Apicurio Studio is an open source API design studio built with TypeScript and Angular that enables users to create and edit API designs using specifications like OpenAPI and AsyncAPI. The project is maintained at https://www.apicur.io/studio/ and serves as a comprehensive tool for API design and documentation workflows.
The repository is classified across multiple API-related domains including API design, API management, REST API standards, OpenAPI, API documentation, API editors, API collaboration, API lifecycle management, API modeling, and Swagger support. This broad classification reflects the tool's positioning as a full-featured platform for managing the complete API design process rather than a single-purpose utility.

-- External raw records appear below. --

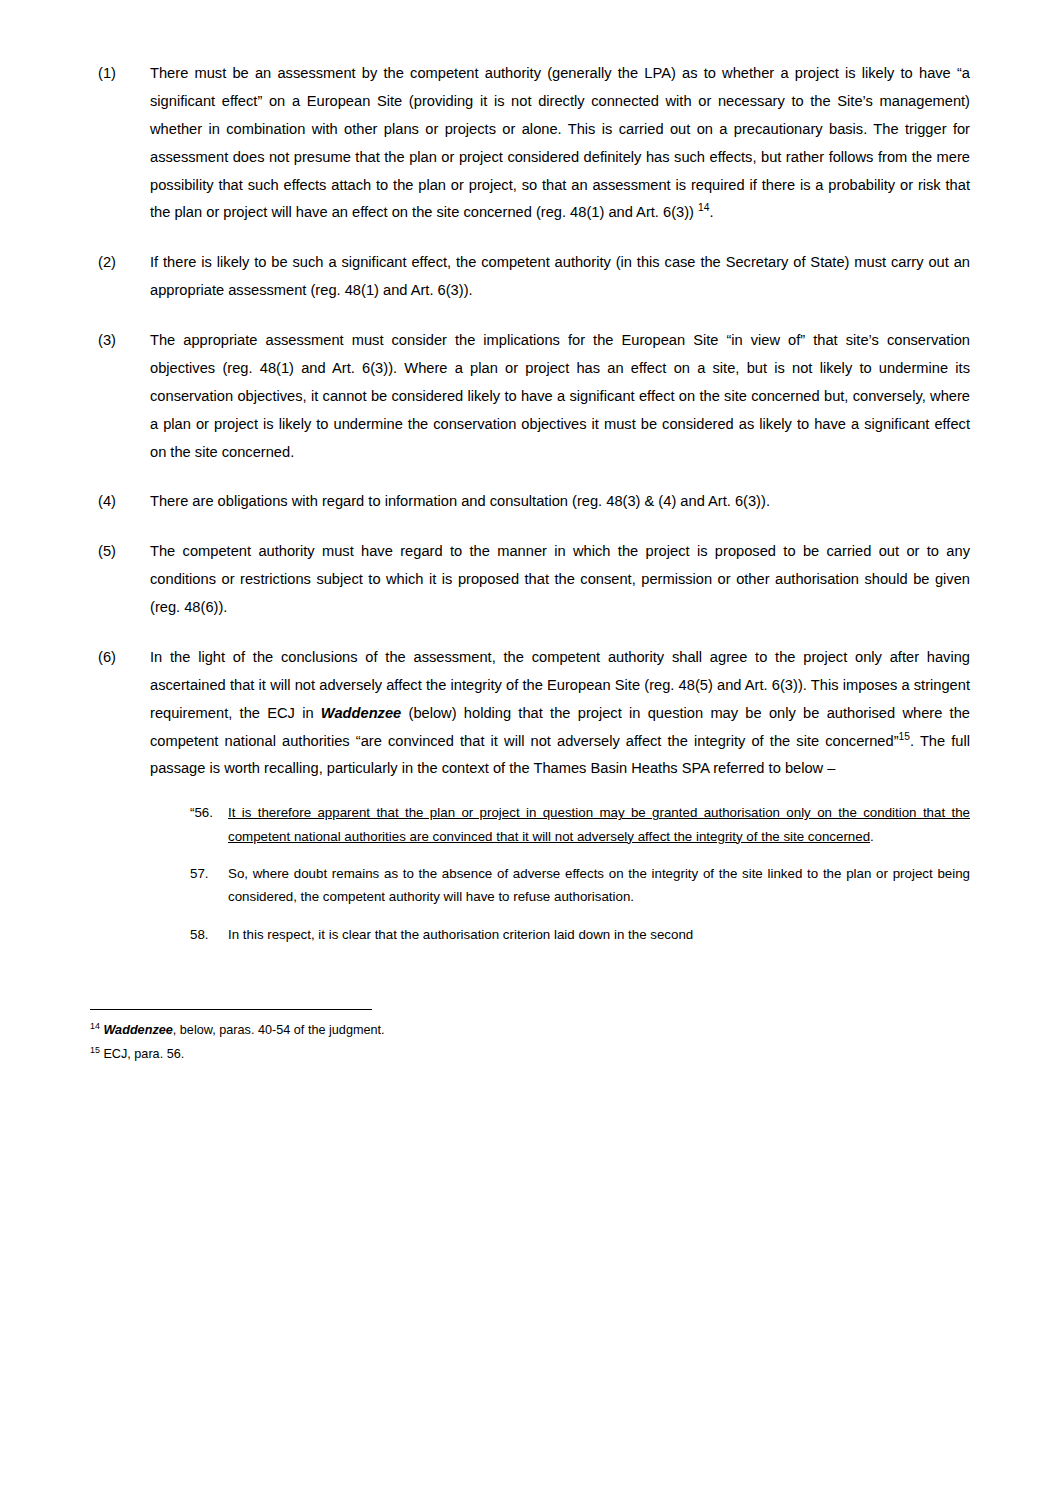There must be an assessment by the competent authority (generally the LPA) as to whether a project is likely to have “a significant effect” on a European Site (providing it is not directly connected with or necessary to the Site’s management) whether in combination with other plans or projects or alone. This is carried out on a precautionary basis. The trigger for assessment does not presume that the plan or project considered definitely has such effects, but rather follows from the mere possibility that such effects attach to the plan or project, so that an assessment is required if there is a probability or risk that the plan or project will have an effect on the site concerned (reg. 48(1) and Art. 6(3)) 14.
If there is likely to be such a significant effect, the competent authority (in this case the Secretary of State) must carry out an appropriate assessment (reg. 48(1) and Art. 6(3)).
The appropriate assessment must consider the implications for the European Site “in view of” that site’s conservation objectives (reg. 48(1) and Art. 6(3)). Where a plan or project has an effect on a site, but is not likely to undermine its conservation objectives, it cannot be considered likely to have a significant effect on the site concerned but, conversely, where a plan or project is likely to undermine the conservation objectives it must be considered as likely to have a significant effect on the site concerned.
There are obligations with regard to information and consultation (reg. 48(3) & (4) and Art. 6(3)).
The competent authority must have regard to the manner in which the project is proposed to be carried out or to any conditions or restrictions subject to which it is proposed that the consent, permission or other authorisation should be given (reg. 48(6)).
In the light of the conclusions of the assessment, the competent authority shall agree to the project only after having ascertained that it will not adversely affect the integrity of the European Site (reg. 48(5) and Art. 6(3)). This imposes a stringent requirement, the ECJ in Waddenzee (below) holding that the project in question may be only be authorised where the competent national authorities “are convinced that it will not adversely affect the integrity of the site concerned”15. The full passage is worth recalling, particularly in the context of the Thames Basin Heaths SPA referred to below –
“56. It is therefore apparent that the plan or project in question may be granted authorisation only on the condition that the competent national authorities are convinced that it will not adversely affect the integrity of the site concerned.
57. So, where doubt remains as to the absence of adverse effects on the integrity of the site linked to the plan or project being considered, the competent authority will have to refuse authorisation.
58. In this respect, it is clear that the authorisation criterion laid down in the second
14 Waddenzee, below, paras. 40-54 of the judgment.
15 ECJ, para. 56.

The codebase is primarily written in TypeScript and uses standard NPM-based tooling for building and development. The project requires Node.js and NPM as core dependencies. Contributors are encouraged to follow established workflows including forking the repository, creating topic branches named after GitHub issue numbers, and submitting pull requests for review rather than patches. The project enforces code formatting standards through eslint to maintain consistency across contributions.
Activity tracking through GitGenius reveals that the repository maintains a median issue and pull request response latency of 49.5 hours, though the mean extends to 1090 hours, indicating some variance in response times across different types of requests. The most frequently tracked issue labels are component/studio with 5 occurrences, bug reports with 5 occurrences, and enhancement requests with 4 occurrences, showing a balance between bug fixes and feature development. EricWittmann emerges as the primary maintainer with 88 tracked events, followed by Techrese with 22 events and ben-lc with 14 events, establishing a clear core team managing the project.
The repository shares overlapping contributors with several other significant projects including apicurio/apicurio-registry, apollographql/apollo-client, and toeverything/affine, suggesting cross-pollination of ideas and practices across the broader API tooling and development ecosystem. This interconnection indicates that Apicurio Studio exists within a larger landscape of API and development tools rather than in isolation.
The project actively welcomes community contributions and maintains a Zulip chat community for discussion and support. The contribution guidelines emphasize creating one commit per feature or fix using git squash techniques to maintain clean repository history and facilitate easier change reversion if needed. The README documentation provides clear instructions for getting started with the codebase, building the project, and the proper workflow for submitting contributions, making it accessible to new contributors interested in participating in API design tooling development.